ハイテンション
Confidenthaitenshon
hyper; very excited
katakana
Origin
- Source language
- en_jp (lang code)
- Source form
- high + tension
- Borrowing route
- 英語要素 → 日本語内造語・若者語として定着
- Semantic shift
- high tension → 興奮している・テンションが高い状態
- First attested
- 1980
Story
1847 is Merriam-Webster's first-known-use point for English high-tension in the sense of high voltage. The parts are English high and tension, but Japanese ハイテンション is not a direct English phrase for mood. Japanese already had テンション by 1894, when Seisenban Nihon Kokugo Daijiten cites Natsume Soseki's letter to Masaoka Shiki with テンション.
In postwar and late Showa entertainment talk, テンション changed from mental strain and physical tension to 気分 or mood. Digital Daijisen treats that mood sense as a popular extension, and ハイテンション became a Japanese-built compound beside ローテンション and テンションが上がる. The opposite ローテンション is also listed in Japanese dictionaries as its pair. Youth TV, comedy, and variety shows associated it with visible excitement rather than stress.

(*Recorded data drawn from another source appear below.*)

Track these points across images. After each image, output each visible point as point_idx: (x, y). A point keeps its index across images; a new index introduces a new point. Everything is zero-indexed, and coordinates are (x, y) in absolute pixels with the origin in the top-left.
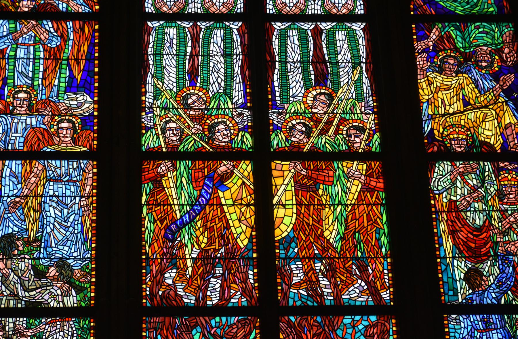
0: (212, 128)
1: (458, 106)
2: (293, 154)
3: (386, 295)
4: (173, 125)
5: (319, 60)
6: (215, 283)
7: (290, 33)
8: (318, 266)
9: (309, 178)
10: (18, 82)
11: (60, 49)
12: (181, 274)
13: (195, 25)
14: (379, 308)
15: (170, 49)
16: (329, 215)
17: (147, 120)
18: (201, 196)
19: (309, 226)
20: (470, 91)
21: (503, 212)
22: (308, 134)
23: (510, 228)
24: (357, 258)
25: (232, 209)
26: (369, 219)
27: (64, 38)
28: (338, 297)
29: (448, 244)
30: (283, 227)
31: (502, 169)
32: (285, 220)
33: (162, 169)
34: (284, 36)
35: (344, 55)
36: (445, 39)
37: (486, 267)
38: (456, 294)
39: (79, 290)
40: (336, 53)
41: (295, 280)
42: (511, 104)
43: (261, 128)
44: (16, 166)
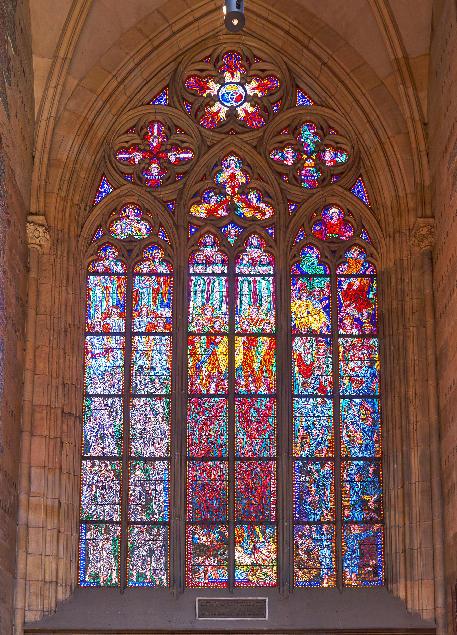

Today ハイテンション describes a person, room, or performance with unusually high energy: 朝からハイテンションだね. In English, high-tension usually refers to cables, batteries, stress, or conflict, not cheerful behavior. Cambridge labels high-tension as old-fashioned for high-voltage, and Merriam-Webster defines it as using high voltage. Natural English choices are hyper, excited, energetic, or in high spirits.
Sources
No sources cited yet. This entry is still being reviewed.